STATED EXERCISE. Revise the material below so that every instance of "common name" becomes "vernacular name". Keep every other line and word unchanged.

ITEMS.

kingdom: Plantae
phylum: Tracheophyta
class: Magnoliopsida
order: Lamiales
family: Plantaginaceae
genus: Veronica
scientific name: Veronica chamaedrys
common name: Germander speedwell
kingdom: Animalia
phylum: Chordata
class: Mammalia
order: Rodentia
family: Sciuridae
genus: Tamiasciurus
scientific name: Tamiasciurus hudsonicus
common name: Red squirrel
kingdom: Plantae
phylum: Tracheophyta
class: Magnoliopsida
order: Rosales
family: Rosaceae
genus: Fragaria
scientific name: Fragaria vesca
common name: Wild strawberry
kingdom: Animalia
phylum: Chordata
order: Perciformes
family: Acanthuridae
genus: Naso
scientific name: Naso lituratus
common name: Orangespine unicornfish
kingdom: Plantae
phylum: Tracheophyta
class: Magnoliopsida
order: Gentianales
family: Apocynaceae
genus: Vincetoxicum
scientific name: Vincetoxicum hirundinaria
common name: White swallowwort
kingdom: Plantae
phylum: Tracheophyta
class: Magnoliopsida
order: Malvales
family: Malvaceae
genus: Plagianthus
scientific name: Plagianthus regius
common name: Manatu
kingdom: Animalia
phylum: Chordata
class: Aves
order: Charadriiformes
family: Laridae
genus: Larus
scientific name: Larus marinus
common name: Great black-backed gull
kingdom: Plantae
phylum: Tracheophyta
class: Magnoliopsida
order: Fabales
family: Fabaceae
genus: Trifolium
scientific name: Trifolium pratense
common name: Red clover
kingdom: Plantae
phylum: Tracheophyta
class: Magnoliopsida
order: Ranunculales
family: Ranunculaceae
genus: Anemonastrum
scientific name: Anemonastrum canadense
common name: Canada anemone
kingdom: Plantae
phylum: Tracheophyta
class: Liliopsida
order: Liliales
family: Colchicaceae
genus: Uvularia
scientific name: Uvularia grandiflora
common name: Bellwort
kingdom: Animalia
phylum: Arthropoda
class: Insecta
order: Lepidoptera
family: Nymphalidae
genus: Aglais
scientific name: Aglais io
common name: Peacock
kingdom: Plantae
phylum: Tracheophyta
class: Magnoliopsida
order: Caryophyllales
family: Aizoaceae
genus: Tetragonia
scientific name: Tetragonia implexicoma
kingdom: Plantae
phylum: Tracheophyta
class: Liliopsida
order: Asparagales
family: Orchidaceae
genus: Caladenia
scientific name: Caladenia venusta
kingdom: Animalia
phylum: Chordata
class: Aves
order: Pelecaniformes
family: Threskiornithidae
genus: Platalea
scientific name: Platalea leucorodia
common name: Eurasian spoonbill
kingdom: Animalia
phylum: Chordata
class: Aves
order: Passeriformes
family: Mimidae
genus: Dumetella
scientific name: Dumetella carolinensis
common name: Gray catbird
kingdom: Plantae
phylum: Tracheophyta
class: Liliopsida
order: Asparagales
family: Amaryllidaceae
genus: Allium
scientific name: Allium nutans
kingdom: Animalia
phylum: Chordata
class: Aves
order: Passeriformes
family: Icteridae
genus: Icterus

ANSWER FOR THIS EXERCISE.
kingdom: Plantae
phylum: Tracheophyta
class: Magnoliopsida
order: Lamiales
family: Plantaginaceae
genus: Veronica
scientific name: Veronica chamaedrys
vernacular name: Germander speedwell
kingdom: Animalia
phylum: Chordata
class: Mammalia
order: Rodentia
family: Sciuridae
genus: Tamiasciurus
scientific name: Tamiasciurus hudsonicus
vernacular name: Red squirrel
kingdom: Plantae
phylum: Tracheophyta
class: Magnoliopsida
order: Rosales
family: Rosaceae
genus: Fragaria
scientific name: Fragaria vesca
vernacular name: Wild strawberry
kingdom: Animalia
phylum: Chordata
order: Perciformes
family: Acanthuridae
genus: Naso
scientific name: Naso lituratus
vernacular name: Orangespine unicornfish
kingdom: Plantae
phylum: Tracheophyta
class: Magnoliopsida
order: Gentianales
family: Apocynaceae
genus: Vincetoxicum
scientific name: Vincetoxicum hirundinaria
vernacular name: White swallowwort
kingdom: Plantae
phylum: Tracheophyta
class: Magnoliopsida
order: Malvales
family: Malvaceae
genus: Plagianthus
scientific name: Plagianthus regius
vernacular name: Manatu
kingdom: Animalia
phylum: Chordata
class: Aves
order: Charadriiformes
family: Laridae
genus: Larus
scientific name: Larus marinus
vernacular name: Great black-backed gull
kingdom: Plantae
phylum: Tracheophyta
class: Magnoliopsida
order: Fabales
family: Fabaceae
genus: Trifolium
scientific name: Trifolium pratense
vernacular name: Red clover
kingdom: Plantae
phylum: Tracheophyta
class: Magnoliopsida
order: Ranunculales
family: Ranunculaceae
genus: Anemonastrum
scientific name: Anemonastrum canadense
vernacular name: Canada anemone
kingdom: Plantae
phylum: Tracheophyta
class: Liliopsida
order: Liliales
family: Colchicaceae
genus: Uvularia
scientific name: Uvularia grandiflora
vernacular name: Bellwort
kingdom: Animalia
phylum: Arthropoda
class: Insecta
order: Lepidoptera
family: Nymphalidae
genus: Aglais
scientific name: Aglais io
vernacular name: Peacock
kingdom: Plantae
phylum: Tracheophyta
class: Magnoliopsida
order: Caryophyllales
family: Aizoaceae
genus: Tetragonia
scientific name: Tetragonia implexicoma
kingdom: Plantae
phylum: Tracheophyta
class: Liliopsida
order: Asparagales
family: Orchidaceae
genus: Caladenia
scientific name: Caladenia venusta
kingdom: Animalia
phylum: Chordata
class: Aves
order: Pelecaniformes
family: Threskiornithidae
genus: Platalea
scientific name: Platalea leucorodia
vernacular name: Eurasian spoonbill
kingdom: Animalia
phylum: Chordata
class: Aves
order: Passeriformes
family: Mimidae
genus: Dumetella
scientific name: Dumetella carolinensis
vernacular name: Gray catbird
kingdom: Plantae
phylum: Tracheophyta
class: Liliopsida
order: Asparagales
family: Amaryllidaceae
genus: Allium
scientific name: Allium nutans
kingdom: Animalia
phylum: Chordata
class: Aves
order: Passeriformes
family: Icteridae
genus: Icterus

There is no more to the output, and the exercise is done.